⟨
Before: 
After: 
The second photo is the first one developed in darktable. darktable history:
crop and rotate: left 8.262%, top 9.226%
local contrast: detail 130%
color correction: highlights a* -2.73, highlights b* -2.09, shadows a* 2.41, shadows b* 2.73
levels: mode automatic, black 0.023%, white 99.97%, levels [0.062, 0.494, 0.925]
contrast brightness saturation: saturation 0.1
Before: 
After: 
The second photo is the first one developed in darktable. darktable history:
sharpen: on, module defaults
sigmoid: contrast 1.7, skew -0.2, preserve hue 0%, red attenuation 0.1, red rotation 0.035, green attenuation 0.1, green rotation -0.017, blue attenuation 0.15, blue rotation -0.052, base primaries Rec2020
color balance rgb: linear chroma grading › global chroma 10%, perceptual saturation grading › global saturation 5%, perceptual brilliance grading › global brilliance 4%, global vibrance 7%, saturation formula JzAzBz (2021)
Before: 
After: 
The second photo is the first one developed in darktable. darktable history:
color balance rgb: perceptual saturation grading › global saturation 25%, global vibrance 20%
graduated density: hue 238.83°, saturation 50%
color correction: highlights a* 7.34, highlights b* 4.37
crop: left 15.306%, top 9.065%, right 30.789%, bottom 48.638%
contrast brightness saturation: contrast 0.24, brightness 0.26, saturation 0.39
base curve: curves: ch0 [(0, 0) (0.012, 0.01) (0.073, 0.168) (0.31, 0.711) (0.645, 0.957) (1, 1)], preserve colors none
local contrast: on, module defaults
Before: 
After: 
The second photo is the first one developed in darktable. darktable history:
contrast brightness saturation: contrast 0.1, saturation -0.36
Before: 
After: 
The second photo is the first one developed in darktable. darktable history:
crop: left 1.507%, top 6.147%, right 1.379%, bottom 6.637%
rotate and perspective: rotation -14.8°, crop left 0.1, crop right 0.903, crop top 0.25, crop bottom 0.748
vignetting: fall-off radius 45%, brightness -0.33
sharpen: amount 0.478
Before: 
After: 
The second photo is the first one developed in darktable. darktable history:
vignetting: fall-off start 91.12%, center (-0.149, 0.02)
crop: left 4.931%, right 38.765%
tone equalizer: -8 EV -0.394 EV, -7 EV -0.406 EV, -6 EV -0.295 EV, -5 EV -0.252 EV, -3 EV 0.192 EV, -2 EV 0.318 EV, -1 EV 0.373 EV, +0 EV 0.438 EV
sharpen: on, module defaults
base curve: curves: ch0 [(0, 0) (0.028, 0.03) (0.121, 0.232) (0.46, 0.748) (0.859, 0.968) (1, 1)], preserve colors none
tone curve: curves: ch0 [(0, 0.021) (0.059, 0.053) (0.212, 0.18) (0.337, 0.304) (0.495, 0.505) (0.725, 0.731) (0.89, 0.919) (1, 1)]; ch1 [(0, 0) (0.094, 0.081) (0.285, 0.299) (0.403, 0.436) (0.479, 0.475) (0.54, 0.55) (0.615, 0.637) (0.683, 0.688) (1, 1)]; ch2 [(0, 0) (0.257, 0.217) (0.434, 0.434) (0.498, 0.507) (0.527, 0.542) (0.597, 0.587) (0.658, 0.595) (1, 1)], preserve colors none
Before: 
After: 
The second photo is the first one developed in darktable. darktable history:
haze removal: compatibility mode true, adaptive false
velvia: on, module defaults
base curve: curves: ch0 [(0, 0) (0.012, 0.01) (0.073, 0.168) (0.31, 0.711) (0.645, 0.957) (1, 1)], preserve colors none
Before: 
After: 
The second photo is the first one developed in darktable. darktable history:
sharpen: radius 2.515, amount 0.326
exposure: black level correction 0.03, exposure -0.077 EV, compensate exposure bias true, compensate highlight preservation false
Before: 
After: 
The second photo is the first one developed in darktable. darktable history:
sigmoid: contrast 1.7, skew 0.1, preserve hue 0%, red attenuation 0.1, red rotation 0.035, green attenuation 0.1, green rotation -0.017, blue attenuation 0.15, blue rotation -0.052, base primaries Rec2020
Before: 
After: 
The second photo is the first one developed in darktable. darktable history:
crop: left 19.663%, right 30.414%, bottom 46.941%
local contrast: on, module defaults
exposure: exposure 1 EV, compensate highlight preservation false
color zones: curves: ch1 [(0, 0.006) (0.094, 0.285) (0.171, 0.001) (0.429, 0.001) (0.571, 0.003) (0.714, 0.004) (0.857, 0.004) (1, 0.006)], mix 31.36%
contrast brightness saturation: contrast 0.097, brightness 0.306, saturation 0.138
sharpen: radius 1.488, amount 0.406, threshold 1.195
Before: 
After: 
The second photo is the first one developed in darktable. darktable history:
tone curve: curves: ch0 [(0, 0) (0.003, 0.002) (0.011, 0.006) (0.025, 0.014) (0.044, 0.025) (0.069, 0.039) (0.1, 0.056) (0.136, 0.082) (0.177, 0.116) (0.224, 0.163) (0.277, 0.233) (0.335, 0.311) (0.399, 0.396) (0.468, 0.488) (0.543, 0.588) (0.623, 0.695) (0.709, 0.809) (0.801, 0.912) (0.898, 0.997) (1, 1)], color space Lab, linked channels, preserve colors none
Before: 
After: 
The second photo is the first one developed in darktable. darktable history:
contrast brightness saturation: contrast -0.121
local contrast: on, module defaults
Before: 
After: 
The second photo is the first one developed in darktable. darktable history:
⟩
*Work instructions*: Pull out every line from the start of the rows through the line containing "contrast brightness saturation: saturation", including that line, and reproduce them without any change.

*Response to this task*:
Before: 
After: 
The second photo is the first one developed in darktable. darktable history:
crop and rotate: left 8.262%, top 9.226%
local contrast: detail 130%
color correction: highlights a* -2.73, highlights b* -2.09, shadows a* 2.41, shadows b* 2.73
levels: mode automatic, black 0.023%, white 99.97%, levels [0.062, 0.494, 0.925]
contrast brightness saturation: saturation 0.1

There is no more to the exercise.